* ARTICLE *
━━━━━━━━━━━━━━━━━━━━
Au cœur du XVIe arrondissement de Paris, une exposition met en lumière le travail de Fifou, dont le regard éclaire depuis des années la foisonnante scène du rap français. L’occasion de découvrir ce photographe atypique. Cet article, rédigé par Jacques Denis, est à découvrir dans notre dernier numéro.
Alonzo et Gazo, maître Gims et Youssoupha, Gradur et Kalash Criminel… Ils sont presque tous là. Même le truculent Alkpote dont la tête sort d’une vulve rose, une image provoc à souhait, loin des clichés du genre. Réalisé en 2019 pour la pochette de Monument, ce portrait qui tient autant d’un montage façon Christo que de L’Origine du monde selon Courbet résume l’état d’esprit de son auteur, Fifou.
Jamais en panne d’idées, celui qui a signé plus de 600 pochettes de disque a imposé une touche très personnelle dans la diversité stylistique que présente ce premier solo show au sein de l’institution française du portrait noir et blanc. « Le sujet principal, c’est le rap français, à travers trente images des personnalités actuelles de cette scène. Le faire à Harcourt me permet de toucher d’autres publics. C’est une façon de fissurer ce plafond de verre pour le rap, qui peut encore effrayer. Aujourd’hui il y a des rappeurs qui arrivent en rose, qui aiment aussi jouer avec les codes de la mode. » C’est d’ailleurs suite à une expo éphémère lors de la Fashion Week cet hiver qu’Agnès Grégoire, commissaire des expositions temporaires chez Harcourt, a contacté celui qui est devenu le Mondino des années 2.0.
━━━━━━━━━━━━━━━━━━━━
* FICHES *
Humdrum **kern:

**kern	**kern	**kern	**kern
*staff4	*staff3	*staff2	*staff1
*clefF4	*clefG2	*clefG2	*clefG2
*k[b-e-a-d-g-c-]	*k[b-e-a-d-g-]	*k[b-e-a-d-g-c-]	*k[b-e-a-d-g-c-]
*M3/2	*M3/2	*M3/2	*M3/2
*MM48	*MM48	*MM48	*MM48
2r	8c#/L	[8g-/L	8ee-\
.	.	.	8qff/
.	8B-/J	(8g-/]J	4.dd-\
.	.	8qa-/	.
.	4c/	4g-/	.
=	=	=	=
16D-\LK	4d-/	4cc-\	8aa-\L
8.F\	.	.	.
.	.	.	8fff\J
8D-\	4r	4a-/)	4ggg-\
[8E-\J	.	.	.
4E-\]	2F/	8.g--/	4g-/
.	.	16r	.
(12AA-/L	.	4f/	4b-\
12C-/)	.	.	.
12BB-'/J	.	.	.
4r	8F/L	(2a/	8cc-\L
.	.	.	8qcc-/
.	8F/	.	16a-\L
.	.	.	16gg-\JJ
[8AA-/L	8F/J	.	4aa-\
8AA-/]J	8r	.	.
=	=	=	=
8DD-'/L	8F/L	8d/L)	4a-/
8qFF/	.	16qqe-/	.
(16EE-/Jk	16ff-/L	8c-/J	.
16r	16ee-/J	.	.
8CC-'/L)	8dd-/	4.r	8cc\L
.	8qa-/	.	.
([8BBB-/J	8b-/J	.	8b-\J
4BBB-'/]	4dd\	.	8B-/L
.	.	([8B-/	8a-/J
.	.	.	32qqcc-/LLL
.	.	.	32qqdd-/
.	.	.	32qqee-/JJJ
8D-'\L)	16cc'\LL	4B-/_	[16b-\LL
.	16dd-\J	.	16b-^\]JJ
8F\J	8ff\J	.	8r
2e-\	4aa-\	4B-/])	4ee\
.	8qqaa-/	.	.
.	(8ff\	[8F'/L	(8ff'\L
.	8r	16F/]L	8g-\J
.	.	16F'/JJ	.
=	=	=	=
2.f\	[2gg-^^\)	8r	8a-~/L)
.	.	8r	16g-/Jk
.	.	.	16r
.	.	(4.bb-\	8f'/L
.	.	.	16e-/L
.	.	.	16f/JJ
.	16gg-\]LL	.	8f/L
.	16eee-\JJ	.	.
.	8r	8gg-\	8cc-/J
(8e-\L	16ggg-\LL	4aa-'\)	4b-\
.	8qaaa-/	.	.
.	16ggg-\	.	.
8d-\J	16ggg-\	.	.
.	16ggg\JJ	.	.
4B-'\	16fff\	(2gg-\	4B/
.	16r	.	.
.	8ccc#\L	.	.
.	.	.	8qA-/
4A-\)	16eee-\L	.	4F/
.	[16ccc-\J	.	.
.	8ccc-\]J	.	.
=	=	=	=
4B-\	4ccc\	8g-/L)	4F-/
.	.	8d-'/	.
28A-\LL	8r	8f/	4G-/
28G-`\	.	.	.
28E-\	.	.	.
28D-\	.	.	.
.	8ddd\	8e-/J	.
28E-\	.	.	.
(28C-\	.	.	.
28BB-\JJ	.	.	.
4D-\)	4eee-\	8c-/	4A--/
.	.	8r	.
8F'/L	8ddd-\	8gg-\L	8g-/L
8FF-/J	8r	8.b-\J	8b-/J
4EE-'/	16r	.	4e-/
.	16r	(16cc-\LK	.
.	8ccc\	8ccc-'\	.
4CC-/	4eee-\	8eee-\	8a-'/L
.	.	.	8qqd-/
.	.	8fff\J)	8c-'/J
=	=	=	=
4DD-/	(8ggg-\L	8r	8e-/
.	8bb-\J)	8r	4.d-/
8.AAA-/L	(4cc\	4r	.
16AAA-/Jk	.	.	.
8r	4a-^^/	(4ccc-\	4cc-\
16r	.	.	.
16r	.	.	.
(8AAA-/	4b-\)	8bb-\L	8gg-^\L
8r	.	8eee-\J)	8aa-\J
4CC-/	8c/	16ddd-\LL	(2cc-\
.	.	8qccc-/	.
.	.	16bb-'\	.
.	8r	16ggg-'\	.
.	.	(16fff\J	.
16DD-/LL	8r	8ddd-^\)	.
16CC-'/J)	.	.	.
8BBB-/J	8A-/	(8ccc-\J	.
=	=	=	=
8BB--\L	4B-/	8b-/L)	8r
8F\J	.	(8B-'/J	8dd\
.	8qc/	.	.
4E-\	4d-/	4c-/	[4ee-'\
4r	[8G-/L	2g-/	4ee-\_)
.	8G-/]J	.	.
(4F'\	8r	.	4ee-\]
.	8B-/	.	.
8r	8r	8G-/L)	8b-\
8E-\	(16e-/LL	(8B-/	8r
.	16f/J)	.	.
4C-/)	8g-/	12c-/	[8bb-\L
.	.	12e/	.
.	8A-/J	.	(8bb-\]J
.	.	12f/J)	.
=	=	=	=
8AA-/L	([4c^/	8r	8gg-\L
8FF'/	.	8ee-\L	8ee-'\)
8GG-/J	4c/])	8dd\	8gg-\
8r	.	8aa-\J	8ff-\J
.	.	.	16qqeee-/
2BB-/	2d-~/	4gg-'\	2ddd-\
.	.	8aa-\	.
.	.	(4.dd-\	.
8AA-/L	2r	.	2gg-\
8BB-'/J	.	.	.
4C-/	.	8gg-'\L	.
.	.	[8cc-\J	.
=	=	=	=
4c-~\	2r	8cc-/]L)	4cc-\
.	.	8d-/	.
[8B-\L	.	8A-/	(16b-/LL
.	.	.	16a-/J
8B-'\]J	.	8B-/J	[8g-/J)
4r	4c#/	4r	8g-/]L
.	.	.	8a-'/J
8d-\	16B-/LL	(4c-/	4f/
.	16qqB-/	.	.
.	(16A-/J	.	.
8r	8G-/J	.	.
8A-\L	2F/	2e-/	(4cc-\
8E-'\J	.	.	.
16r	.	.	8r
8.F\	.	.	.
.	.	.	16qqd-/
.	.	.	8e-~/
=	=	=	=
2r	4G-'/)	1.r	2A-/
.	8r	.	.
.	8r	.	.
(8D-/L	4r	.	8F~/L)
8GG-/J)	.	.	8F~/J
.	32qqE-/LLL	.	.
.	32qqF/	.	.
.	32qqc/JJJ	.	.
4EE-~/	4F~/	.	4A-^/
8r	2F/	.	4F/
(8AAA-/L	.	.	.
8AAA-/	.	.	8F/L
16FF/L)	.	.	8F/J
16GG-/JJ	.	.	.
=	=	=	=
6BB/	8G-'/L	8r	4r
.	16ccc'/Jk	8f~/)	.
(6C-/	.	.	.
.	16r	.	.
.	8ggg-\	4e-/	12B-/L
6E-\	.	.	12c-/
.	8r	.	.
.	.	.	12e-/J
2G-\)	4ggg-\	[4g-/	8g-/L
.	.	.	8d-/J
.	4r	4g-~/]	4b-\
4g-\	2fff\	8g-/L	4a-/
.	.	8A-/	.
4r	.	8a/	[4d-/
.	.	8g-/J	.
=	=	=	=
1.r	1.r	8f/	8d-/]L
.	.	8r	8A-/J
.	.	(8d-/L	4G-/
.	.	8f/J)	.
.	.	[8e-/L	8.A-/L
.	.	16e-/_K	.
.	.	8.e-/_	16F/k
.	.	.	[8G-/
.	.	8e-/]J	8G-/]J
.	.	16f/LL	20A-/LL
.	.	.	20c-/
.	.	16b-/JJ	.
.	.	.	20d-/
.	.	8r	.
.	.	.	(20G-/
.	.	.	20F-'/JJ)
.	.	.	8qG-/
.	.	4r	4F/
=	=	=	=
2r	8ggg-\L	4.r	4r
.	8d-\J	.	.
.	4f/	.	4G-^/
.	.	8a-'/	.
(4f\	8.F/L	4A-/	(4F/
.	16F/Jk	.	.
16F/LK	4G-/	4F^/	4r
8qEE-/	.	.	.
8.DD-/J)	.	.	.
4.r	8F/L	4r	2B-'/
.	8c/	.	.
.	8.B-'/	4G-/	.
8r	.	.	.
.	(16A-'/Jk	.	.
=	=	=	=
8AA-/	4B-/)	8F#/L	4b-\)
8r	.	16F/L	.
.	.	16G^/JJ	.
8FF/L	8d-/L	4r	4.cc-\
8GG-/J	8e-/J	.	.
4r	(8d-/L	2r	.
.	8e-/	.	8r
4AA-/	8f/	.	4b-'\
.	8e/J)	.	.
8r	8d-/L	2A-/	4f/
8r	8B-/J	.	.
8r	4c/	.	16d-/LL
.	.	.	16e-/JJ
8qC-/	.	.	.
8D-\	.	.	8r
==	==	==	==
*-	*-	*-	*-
━━━━━━━━━━━━━━━━━━━━
* DÉFIS *
1 > Résumez s'il vous plaît le paragraphe de l'article sur Fifou qui commence par « Jamais en panne d'idées » en gardant ses faits principaux.
2 > Poursuivez l'article sur Fifou à partir de sa dernière phrase.

* RÉSULTATS DES EXERCICES *
1 > Fifou a signé plus de 600 pochettes de disque. Il présente son premier solo show chez Harcourt, l'institution française du portrait noir et blanc. L'exposition réunit trente images de personnalités actuelles du rap français. Selon lui, exposer à Harcourt lui permet de toucher d'autres publics et de fissurer le plafond de verre d'un rap qui peut encore effrayer. Il ajoute que certains rappeurs jouent aujourd'hui avec les codes de la mode. Agnès Grégoire, commissaire des expositions temporaires chez Harcourt, l'a contacté après une expo éphémère lors de la Fashion Week cet hiver.

2 >
Funk, soul et gangsta rap
Fifou, Fabrice Fournier pour l’état-civil, n’est pas franchement le perdreau de l’année en matière de photo. Plus de vingt ans que l’ex-gamin, grandi à Chelles au sein de la working class, la pratique au quotidien. Tout a commencé au tournant des années 2000, quand il fait un stage chez Radikal, le magazine hip-hop le plus visuel de l’époque qui constituera sa « première approche de la photographie ». Inscrit à une école d’arts appliqués et ayant déjà bossé dans des fanzines et une radio hip-hop de banlieue, ce féru de gangsta rap mais aussi fan de jazz, de funk, de soul – de Duke Ellington à George Clinton, de Billie Holiday à Sade – va pouvoir conjuguer ses deux amours : musique et image. Au début, ce seront des flyers et logos pour les rappeurs, et puis, bien vite, il travaille comme retoucheur pour des photographes, dont Christophe Gstalder – qui a signé des images iconiques, de Mickey Rourke notamment –, avec lequel le futur Fifou forme un binôme. Ensemble, ils traverseront le Mali en 2005, et quand leurs chemins se séparent, le Français va « commencer à tester la photo en pur autodidacte, en expérimentant avec tous les rappeurs ».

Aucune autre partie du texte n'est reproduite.